Start of THE INPUT

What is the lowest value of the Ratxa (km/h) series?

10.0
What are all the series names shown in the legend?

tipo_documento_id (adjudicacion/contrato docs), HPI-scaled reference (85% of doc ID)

End of THE INPUT
Start of THE INPUT

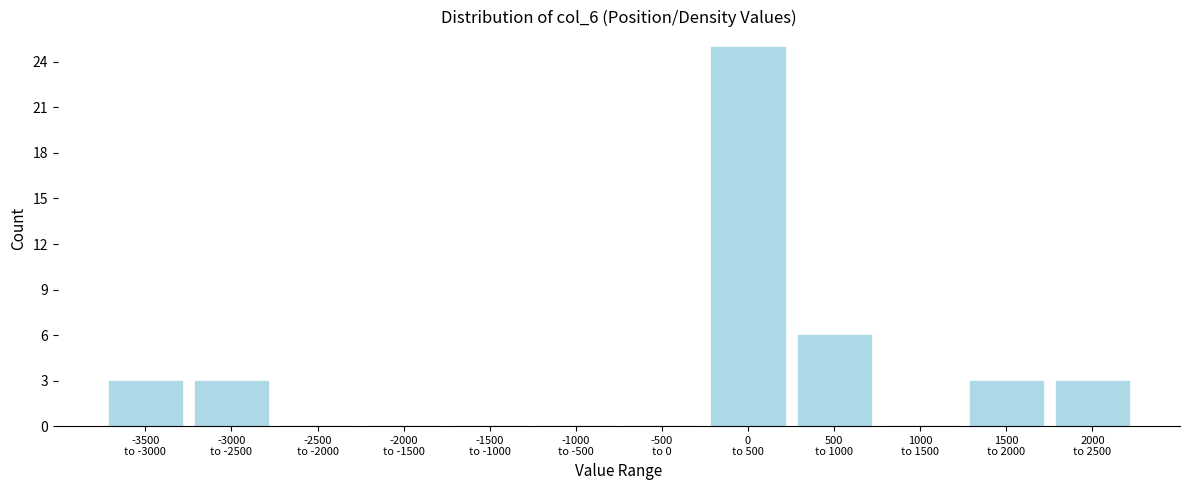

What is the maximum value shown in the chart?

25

End of THE INPUT

=== DESCRIPTION OF THE TASK ===
Quote the items word for word, from the line containing "What is the lowest" down to the line containing "What are all", including both of those lines.

=== ANSWER TO THIS TASK ===
What is the lowest value of the Ratxa (km/h) series?

10.0
What are all the series names shown in the legend?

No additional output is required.